Exercice proposé 1: Recopiez fidèlement le passage de l'extrait sur l'alliance entre Alstom et Siemens qui s'ouvre sur les mots « Fallait-il envisager de » et se clôt sur « était le contexte. ».

Fallait-il envisager de relever seul les défis d'une concurrence accrue et de la digitalisation ? Il nous semble beaucoup plus efficace de nous allier avec le groupe Siemens, autre entreprise majeure du secteur ferroviaire, qui a ses propres atouts et qui est complémentaire d'Alstom : les gammes et les pays d'intervention des deux entreprises sont légèrement différents, tout comme leurs compétences respectives ; Siemens Mobility est plus avancé dans la digitalisation, Alstom plus mondialisé. Les deux groupes sont donc beaucoup mieux armés ensemble que séparés pour aborder 2025 ou 2030 – et non 2020 : l'opération sera à peine conclue à cette date. Tel était le contexte.

Du point de vue de l'industrie française, est-ce un atout ou une faiblesse pour Alstom d'avoir le groupe Siemens pour actionnaire de contrôle ou de référence ? Pour moi, c'est clairement un atout et non une faiblesse ou un désavantage que d'avoir pour actionnaire de référence un conglomérat technologique aussi puissant. Maîtrisant les technologies digitales, Siemens donnera à Alstom accès à des outils de fabrication et d'ingénierie qui lui permettront d'enrichir son offre sur plusieurs segments, notamment dans le domaine des automatismes, puisque Siemens est en réalité une sorte de grande boîte de logiciels. De plus, la nouvelle configuration nous donnera une plus grande puissance financière : c'est un avantage pour Alstom d'avoir accès à SFS, la banque interne de Siemens, pour financer les très grands projets.

Extraits du corpus:
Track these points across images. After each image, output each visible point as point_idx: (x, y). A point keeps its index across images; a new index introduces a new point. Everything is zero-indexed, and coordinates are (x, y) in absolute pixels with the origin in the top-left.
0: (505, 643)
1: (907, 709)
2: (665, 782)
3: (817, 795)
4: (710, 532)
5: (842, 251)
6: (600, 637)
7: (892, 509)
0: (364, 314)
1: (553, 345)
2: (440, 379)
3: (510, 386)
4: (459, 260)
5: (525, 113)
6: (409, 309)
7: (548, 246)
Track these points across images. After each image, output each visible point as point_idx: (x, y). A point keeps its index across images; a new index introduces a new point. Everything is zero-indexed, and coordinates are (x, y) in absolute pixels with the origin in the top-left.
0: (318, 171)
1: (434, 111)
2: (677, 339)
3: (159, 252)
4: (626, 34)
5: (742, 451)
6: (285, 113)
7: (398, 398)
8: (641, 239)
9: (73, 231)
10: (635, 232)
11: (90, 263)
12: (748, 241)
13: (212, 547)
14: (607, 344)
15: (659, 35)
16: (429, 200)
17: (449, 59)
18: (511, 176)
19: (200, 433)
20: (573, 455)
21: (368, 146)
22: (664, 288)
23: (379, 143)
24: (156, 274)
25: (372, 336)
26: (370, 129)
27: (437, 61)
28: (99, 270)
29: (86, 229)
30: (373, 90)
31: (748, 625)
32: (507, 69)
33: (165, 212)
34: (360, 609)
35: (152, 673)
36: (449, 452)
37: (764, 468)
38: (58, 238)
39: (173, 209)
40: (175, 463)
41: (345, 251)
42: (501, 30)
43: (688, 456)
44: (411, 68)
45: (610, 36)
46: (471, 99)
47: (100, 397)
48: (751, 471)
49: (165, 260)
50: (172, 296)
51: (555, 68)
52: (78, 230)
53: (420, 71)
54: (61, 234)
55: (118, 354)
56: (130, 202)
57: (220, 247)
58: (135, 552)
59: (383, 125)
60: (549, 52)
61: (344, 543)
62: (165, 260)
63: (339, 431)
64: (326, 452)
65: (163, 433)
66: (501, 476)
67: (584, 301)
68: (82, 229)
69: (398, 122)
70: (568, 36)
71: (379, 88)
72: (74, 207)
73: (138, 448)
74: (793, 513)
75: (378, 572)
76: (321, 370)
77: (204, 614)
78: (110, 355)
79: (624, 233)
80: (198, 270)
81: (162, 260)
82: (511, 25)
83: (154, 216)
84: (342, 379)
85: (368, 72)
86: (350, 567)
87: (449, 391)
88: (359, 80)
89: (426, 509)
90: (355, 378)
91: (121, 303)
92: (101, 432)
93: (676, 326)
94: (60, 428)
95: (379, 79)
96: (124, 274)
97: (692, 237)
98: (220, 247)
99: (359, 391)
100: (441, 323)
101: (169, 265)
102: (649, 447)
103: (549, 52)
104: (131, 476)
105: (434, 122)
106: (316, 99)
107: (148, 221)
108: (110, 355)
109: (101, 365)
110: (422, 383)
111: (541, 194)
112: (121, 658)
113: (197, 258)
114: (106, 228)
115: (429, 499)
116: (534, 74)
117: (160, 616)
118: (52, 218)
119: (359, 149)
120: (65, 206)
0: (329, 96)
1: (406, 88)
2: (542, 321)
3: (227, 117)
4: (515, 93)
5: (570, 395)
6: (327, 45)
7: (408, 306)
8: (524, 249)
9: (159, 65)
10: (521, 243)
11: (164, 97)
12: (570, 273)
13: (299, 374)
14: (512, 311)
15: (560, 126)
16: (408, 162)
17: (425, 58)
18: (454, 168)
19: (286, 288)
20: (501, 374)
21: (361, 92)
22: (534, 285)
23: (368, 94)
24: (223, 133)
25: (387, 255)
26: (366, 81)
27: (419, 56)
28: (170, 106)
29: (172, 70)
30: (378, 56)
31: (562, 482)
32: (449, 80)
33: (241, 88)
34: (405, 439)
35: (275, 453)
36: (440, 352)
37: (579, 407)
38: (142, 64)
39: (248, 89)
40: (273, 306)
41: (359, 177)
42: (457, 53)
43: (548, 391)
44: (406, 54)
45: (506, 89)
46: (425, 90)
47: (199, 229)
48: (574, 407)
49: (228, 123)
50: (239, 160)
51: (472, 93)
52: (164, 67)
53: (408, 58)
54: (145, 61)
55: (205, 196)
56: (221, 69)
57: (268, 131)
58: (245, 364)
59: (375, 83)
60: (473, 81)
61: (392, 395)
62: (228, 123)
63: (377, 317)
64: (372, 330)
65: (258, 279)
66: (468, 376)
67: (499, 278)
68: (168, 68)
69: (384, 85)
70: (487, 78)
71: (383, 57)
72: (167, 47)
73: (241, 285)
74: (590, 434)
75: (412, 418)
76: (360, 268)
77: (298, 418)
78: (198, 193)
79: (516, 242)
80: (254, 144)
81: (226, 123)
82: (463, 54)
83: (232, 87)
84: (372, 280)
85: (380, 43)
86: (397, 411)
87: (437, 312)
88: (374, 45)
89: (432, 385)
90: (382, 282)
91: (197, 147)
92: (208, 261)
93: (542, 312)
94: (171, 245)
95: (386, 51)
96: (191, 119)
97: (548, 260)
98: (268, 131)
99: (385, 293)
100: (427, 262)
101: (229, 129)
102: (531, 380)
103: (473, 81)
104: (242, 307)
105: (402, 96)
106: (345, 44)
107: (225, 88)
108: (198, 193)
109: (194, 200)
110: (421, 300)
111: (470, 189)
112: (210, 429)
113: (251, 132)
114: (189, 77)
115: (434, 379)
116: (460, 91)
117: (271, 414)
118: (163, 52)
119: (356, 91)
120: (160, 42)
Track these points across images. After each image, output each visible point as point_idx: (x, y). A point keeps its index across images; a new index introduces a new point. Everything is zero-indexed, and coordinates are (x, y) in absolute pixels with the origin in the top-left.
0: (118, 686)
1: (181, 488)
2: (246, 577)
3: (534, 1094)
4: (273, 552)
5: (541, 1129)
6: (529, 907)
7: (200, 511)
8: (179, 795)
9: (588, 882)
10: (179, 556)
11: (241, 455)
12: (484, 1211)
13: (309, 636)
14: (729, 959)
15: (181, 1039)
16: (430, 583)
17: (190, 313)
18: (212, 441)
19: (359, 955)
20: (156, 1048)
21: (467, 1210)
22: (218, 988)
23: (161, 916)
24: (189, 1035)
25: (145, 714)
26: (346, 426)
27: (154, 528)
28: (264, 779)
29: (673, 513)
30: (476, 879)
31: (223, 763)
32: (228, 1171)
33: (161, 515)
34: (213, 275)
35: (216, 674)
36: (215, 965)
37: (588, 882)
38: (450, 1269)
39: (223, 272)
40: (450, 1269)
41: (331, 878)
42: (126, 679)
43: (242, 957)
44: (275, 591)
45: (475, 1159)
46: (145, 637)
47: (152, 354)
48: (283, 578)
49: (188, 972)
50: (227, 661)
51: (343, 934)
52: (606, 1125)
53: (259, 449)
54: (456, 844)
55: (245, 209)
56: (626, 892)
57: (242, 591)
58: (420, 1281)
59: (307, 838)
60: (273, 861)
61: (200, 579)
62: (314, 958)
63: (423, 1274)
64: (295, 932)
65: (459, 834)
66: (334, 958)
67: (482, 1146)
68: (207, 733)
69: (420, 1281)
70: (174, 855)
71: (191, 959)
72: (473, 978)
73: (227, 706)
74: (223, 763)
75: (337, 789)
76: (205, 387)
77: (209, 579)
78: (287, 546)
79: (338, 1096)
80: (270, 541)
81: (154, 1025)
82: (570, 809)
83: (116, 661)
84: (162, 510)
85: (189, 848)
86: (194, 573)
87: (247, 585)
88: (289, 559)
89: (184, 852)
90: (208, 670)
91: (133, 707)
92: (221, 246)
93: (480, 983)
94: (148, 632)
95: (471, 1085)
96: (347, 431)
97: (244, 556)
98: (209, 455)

Exercice proposé 2: Reproduisez le listing depuis son début jusqu'à la ligne contenant « 7: (548, 246) » incluse, en substituant « exact » à « absolute » et sans rien modifier d'autre.

Résultat final 1:
Fallait-il envisager de relever seul les défis d'une concurrence accrue et de la digitalisation ? Il nous semble beaucoup plus efficace de nous allier avec le groupe Siemens, autre entreprise majeure du secteur ferroviaire, qui a ses propres atouts et qui est complémentaire d'Alstom : les gammes et les pays d'intervention des deux entreprises sont légèrement différents, tout comme leurs compétences respectives ; Siemens Mobility est plus avancé dans la digitalisation, Alstom plus mondialisé. Les deux groupes sont donc beaucoup mieux armés ensemble que séparés pour aborder 2025 ou 2030 – et non 2020 : l'opération sera à peine conclue à cette date. Tel était le contexte.

Résultat final 2:
Track these points across images. After each image, output each visible point as point_idx: (x, y). A point keeps its index across images; a new index introduces a new point. Everything is zero-indexed, and coordinates are (x, y) in exact pixels with the origin in the top-left.
0: (505, 643)
1: (907, 709)
2: (665, 782)
3: (817, 795)
4: (710, 532)
5: (842, 251)
6: (600, 637)
7: (892, 509)
0: (364, 314)
1: (553, 345)
2: (440, 379)
3: (510, 386)
4: (459, 260)
5: (525, 113)
6: (409, 309)
7: (548, 246)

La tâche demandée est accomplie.